Granblue Fantasy is huge in Japan. Enormous. The game is a smash hit. It’s been downloaded over five million times, and there’s a newly announced anime. Yet, you’ve probably never heard of Granblue Fantasy. Maybe you have!
This free-to-play PC and mobile game has quite a pedigree. It has music from former Final Fantasy composer Nobuo Uematsu and art from former Square Enix art and graphics director Hideo Minaba. No wonder this game has airships.
Cygames developed Granblue Fantasy and at this year’s Tokyo Game Show, the studio has only one game on display: This. And the Granblue Fantasy booth is one of the biggest at the show.
The booth is the same size as Sony’s. And for one game.
In real life, it is not this blurry.
The game is a turn-based RPG set in a Castle in the Sky sort of world where people live on floating islands and travel in airships. Players take on the role of a young protagonist who, through a turn of events, rescues and must travel with a young girl with a connection to an ancient, powerful, long-lost race.
Together, with various other characters, they fly the airship the Gran Cypher from island to island avoiding the pursuing wrath of an evil empire (stop me if you’ve heard this story before). I’m playing, but honestly the jury is still out on whether I really like this game or I’m getting caught up in the hype.
Here is a scaled replica of said airship (They will let you ride it, too!):
Oh, hi massive two-story screen advertising the game. Massive.
Fantasy, huh. I’ve heard that used by another JRPG company. I think.
There’s a giant building behind the screen. It houses a theatre.
Truly one of the most impressive booths at the show.
Coming to Tokyo Game Show by train, the very first sign of the show one will experience starts with walking down the stairs seeing a long line of posters advertising the game.
Many Japanese gamers have the Granblue Fantasy bug, and have it bad.
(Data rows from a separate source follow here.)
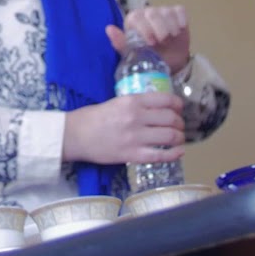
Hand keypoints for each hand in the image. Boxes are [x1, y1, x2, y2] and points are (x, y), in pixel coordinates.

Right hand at [63, 93, 184, 165]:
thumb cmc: (92, 117)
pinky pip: (161, 156)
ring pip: (170, 136)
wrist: (74, 136)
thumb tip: (156, 109)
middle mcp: (137, 117)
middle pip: (171, 118)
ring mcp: (136, 137)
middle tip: (179, 126)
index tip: (179, 109)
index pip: (166, 100)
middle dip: (180, 123)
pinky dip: (174, 154)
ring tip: (179, 139)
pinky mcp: (133, 155)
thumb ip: (136, 104)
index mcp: (132, 101)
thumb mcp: (115, 102)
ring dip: (179, 138)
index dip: (178, 105)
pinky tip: (178, 152)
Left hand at [106, 5, 190, 74]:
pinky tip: (179, 31)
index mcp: (134, 20)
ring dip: (170, 27)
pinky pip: (179, 11)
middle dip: (159, 29)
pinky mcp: (177, 13)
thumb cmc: (149, 57)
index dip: (144, 29)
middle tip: (163, 42)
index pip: (136, 17)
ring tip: (170, 39)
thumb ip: (120, 43)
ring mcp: (163, 11)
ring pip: (167, 12)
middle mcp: (147, 13)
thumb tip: (108, 29)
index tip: (151, 43)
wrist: (169, 62)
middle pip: (152, 13)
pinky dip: (181, 20)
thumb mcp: (133, 54)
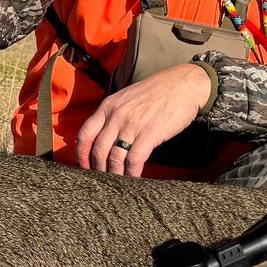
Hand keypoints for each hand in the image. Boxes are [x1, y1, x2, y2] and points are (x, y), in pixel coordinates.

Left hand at [74, 64, 211, 177]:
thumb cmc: (159, 91)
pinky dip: (132, 173)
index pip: (85, 133)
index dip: (82, 154)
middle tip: (102, 179)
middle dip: (98, 168)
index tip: (84, 166)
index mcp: (108, 106)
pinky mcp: (149, 133)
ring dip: (114, 174)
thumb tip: (108, 137)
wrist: (184, 84)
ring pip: (115, 157)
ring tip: (117, 182)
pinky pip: (134, 159)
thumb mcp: (128, 97)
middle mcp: (116, 115)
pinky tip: (134, 178)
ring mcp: (132, 125)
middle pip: (98, 149)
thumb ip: (115, 114)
One of the game’s biggest draws is powerful rare characters, weapons, and summons that can be brought into your party by a random draw called a gacha. For 300 gems, a player can roll a gacha, or for 3000 gems they can roll for ten at a time with at least one guaranteed “super rare” or rarer.
Gems are obtained in the game or they can be purchased for real money, and purchase them people do. Where once my private twitter feed was full of people tweeting about how much they had sunk into THE iDOLM@STER Cinderella Girls, it is now full of people tweeting about how much they have sunk into Granblue Fantasy and the pretty rare characters they have gotten.
Granblue Fantasy is currently available in Japanese for iOS and Android platforms. The game is also playable on PC with Google Chrome.
Comments
3 responses to “The Biggest Game In Japan You’ve Probably Never Heard Of”
I just can’t understand why japanese people are so brainwashed by mobiles. There’s no comparison in quality between console games and mobile games. To me, to have a PC, PS4 or XBox One as the principal platform to play it’s just a natural processes of gaming, a question of logic and feeling.
I can’t accept that the country who most improved the games industry to trade a high performance console, and the confort of their couch for just a single fuc***** cellphone.
No matter how great can be a mobile game, there’s no way that it can surpass a console game.
Obviously because you’re not Japanese and don’t understand Japanese culture.
Japanese people have very busy lives – school, work, clubs, cram school, etc. Many of them don’t have the time nor luxury to sit at home for long periods of time playing games, so they play games during whatever time they can dig up. This is usually on the train when commuting to school or work, or maybe when you’re staying at a hotel or capsule hotel because of work, or even sleeping at the office. Hence mobile gaming and portable consoles form a big part of their gaming routine. They also have mobile games which are exclusive to their phones or carriers, e.g., DoCoMo.